The pattern is always the same. Technological supremacy converts into economic dominance, which converts into political control. The specific mechanisms change - gunboats become sanctions, colonies become "strategic partnerships" - but the power dynamics don't.
So what does this mean for Europe in an AI-dominated world?
It means European companies will run on American AI infrastructure. European data will flow to American and Chinese platforms. European workers will create value that is captured by foreign shareholders. European governments will negotiate from a position of dependency, not strength.
Europe won't be colonized in the 19th-century sense. No one's sending gunboats up the Rhine.
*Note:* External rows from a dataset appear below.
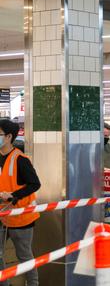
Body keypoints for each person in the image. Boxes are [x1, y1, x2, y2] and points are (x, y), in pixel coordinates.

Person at [0, 119, 41, 286]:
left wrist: (14, 195)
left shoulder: (20, 159)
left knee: (24, 255)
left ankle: (33, 284)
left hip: (21, 217)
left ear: (8, 136)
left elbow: (35, 184)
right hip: (2, 215)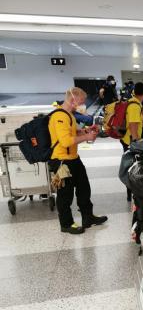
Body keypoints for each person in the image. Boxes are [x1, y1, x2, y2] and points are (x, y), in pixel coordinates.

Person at [48, 87, 107, 234]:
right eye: (80, 101)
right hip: (62, 161)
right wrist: (87, 138)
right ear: (72, 99)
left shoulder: (70, 114)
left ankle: (88, 217)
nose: (82, 104)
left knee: (84, 188)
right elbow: (66, 141)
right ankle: (66, 224)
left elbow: (72, 133)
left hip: (73, 159)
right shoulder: (59, 116)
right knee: (65, 194)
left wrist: (85, 131)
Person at [121, 82, 143, 201]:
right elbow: (133, 125)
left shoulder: (133, 102)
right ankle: (130, 193)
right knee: (131, 168)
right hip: (131, 141)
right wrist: (136, 142)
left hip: (128, 140)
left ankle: (130, 193)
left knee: (131, 166)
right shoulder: (135, 106)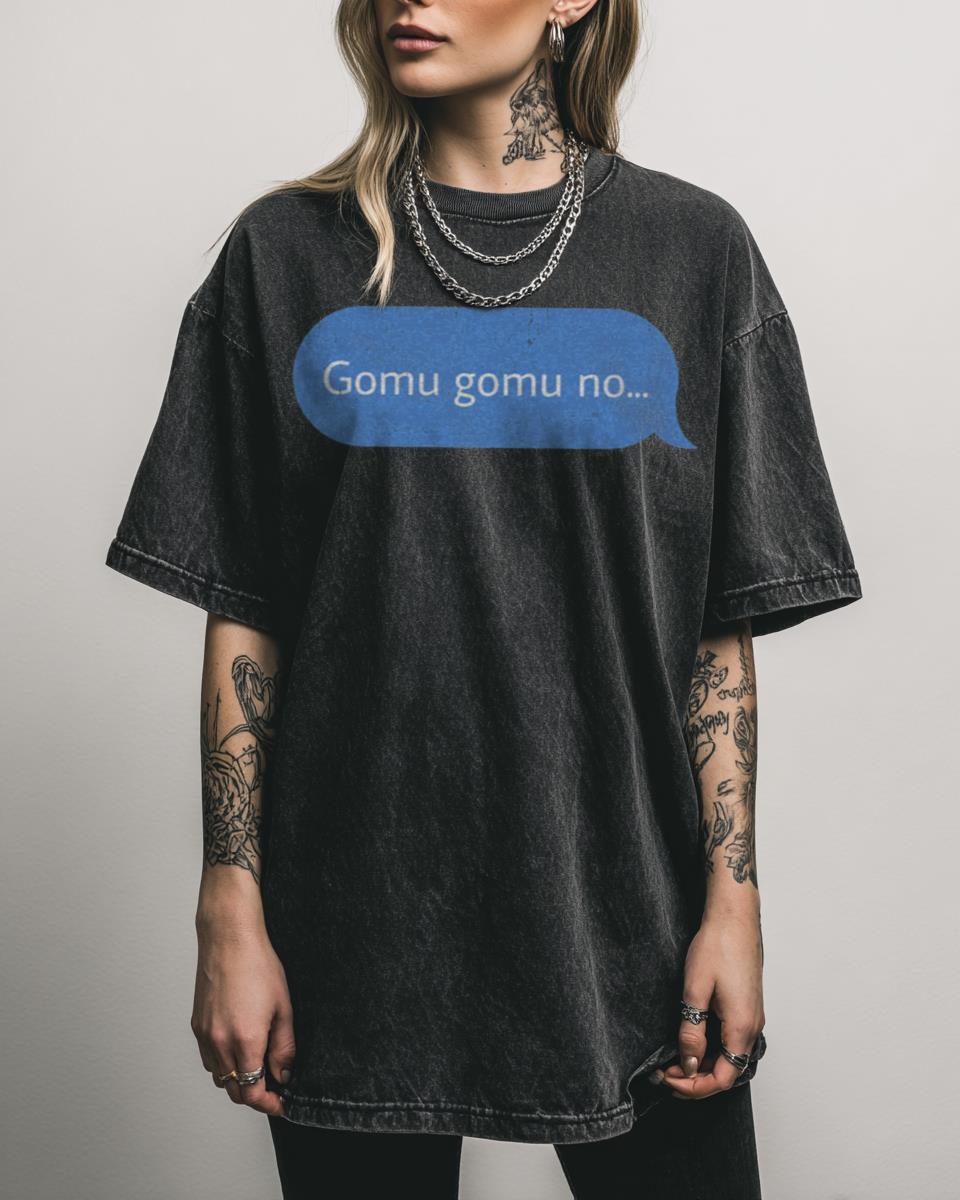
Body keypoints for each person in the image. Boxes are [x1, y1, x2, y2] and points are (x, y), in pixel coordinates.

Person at [104, 0, 863, 1196]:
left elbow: (715, 631)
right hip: (351, 925)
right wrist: (229, 905)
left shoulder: (693, 251)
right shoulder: (285, 254)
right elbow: (245, 608)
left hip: (630, 917)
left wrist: (734, 902)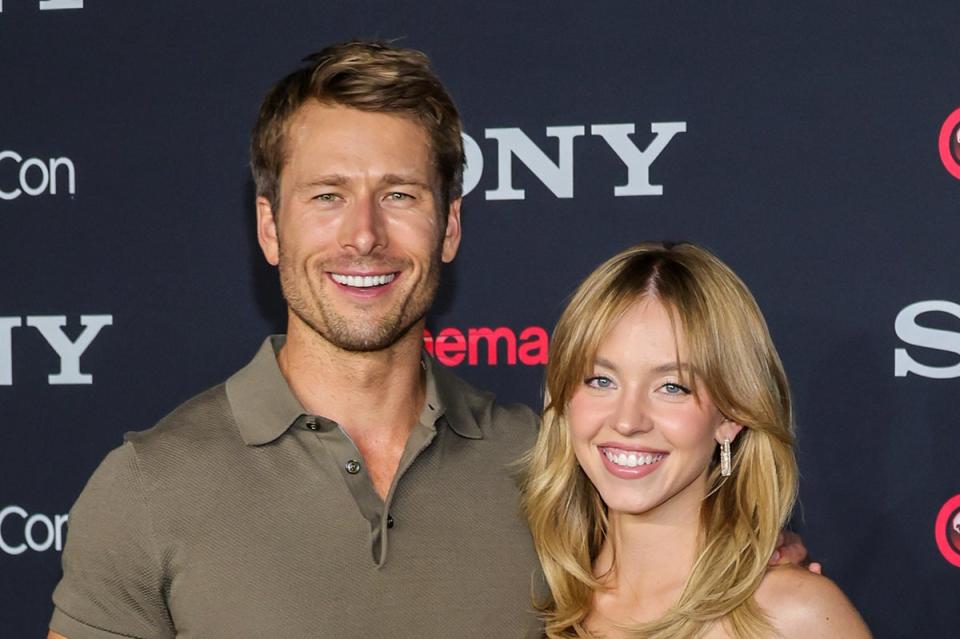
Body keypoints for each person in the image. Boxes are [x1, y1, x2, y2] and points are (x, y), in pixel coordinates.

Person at [48, 43, 808, 639]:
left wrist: (763, 582)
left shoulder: (547, 467)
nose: (364, 236)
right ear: (269, 227)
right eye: (327, 196)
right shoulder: (145, 488)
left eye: (400, 195)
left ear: (449, 226)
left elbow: (683, 568)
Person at [520, 242, 871, 638]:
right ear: (565, 400)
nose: (628, 420)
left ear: (731, 416)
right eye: (602, 381)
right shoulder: (524, 602)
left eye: (672, 387)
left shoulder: (793, 616)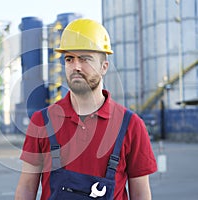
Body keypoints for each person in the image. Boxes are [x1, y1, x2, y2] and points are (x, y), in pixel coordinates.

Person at [15, 18, 157, 200]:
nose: (76, 67)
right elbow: (26, 188)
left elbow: (141, 194)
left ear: (104, 67)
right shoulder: (42, 121)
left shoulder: (130, 125)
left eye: (85, 59)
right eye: (69, 59)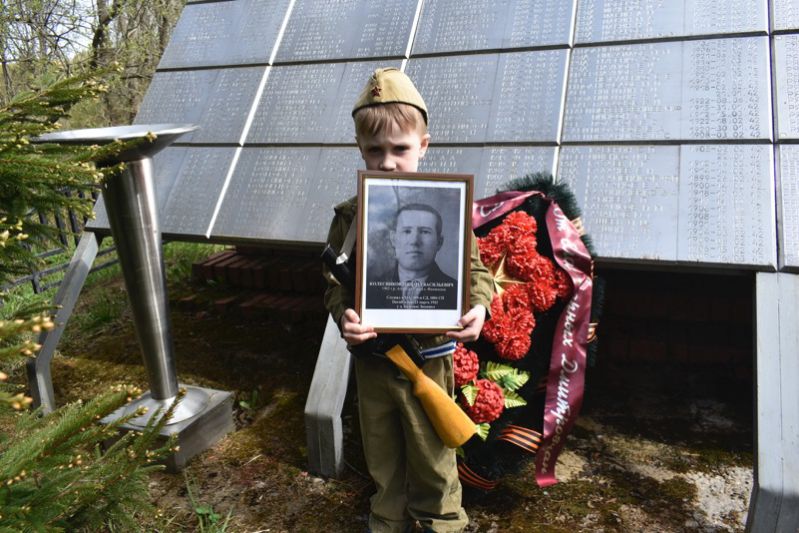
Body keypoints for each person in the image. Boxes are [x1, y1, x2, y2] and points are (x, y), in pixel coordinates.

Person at [323, 67, 494, 533]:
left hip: (429, 359)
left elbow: (476, 272)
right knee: (381, 455)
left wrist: (478, 308)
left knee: (433, 456)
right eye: (374, 150)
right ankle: (387, 521)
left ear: (423, 145)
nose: (387, 162)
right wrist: (345, 316)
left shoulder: (448, 207)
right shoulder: (350, 217)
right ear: (360, 149)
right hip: (374, 361)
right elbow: (334, 284)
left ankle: (442, 523)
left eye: (400, 148)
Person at [366, 202, 458, 310]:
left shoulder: (455, 292)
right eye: (407, 231)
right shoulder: (370, 289)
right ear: (393, 239)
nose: (414, 241)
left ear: (439, 242)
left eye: (425, 232)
But the soft version of dependency is still dependency.
Your best engineers will leave. Your most innovative startups will be acquired. Your regulatory frameworks will be shaped by the needs of foreign tech giants, not your own citizens. You will consume technology instead of creating it. And the wealth - the real, compounding, civilization-shaping wealth - will accumulate elsewhere.
The Hopeful Scenario and Why It's Not That Hopeful
The optimistic version goes like this: Europe becomes a kind of Switzerland writ large. A nice, quiet, well-maintained place. Good healthcare. Pleasant villages. Excellent cheese. The world moves on, but Europe is comfortable in its corner.
Maybe that's fine. Not every place needs to be a superpower. There's dignity in the small life.
But the problem with this fantasy is that you don't get to choose to be left alone. Switzerland's neutrality works because it's small, armed, and useful to all sides. Europe is too large, too resource-rich, and too strategically located to be ignored.
History suggests that when a region falls behind technologically, it doesn't get the luxury of quiet irrelevance. It gets exploited. Maybe through trade deals that look fair on paper but aren't. Maybe through brain drain that hollows out institutions. Maybe through cultural dominance that reshapes values and priorities from the outside.
The Opium Wars didn't start with an invasion. They started with trade. Then with addiction. Then with dependency. Then with gunboats. Each step seemed manageable in isolation. The end result was a century of subjugation.
No Neat Conclusion
I don't have a tidy ending for this because there isn't one.
The race is happening right now. The US is stumbling but still running. China is sprinting. And Europe is sitting in the stands, debating whether the track meets accessibility standards.
I honestly don't know what's going to happen to Europe. Maybe it'll figure things out. Maybe it won't.
But I'm preparing for the worst-case scenario. It wouldn't be the first time I've uprooted my life and moved to wherever the opportunity is. I've done it before. I'll do it again if I have to.
At least I won't have to worry about relocating at 80. By then the singularity will have already happened and we'll all be dead anyway, lol.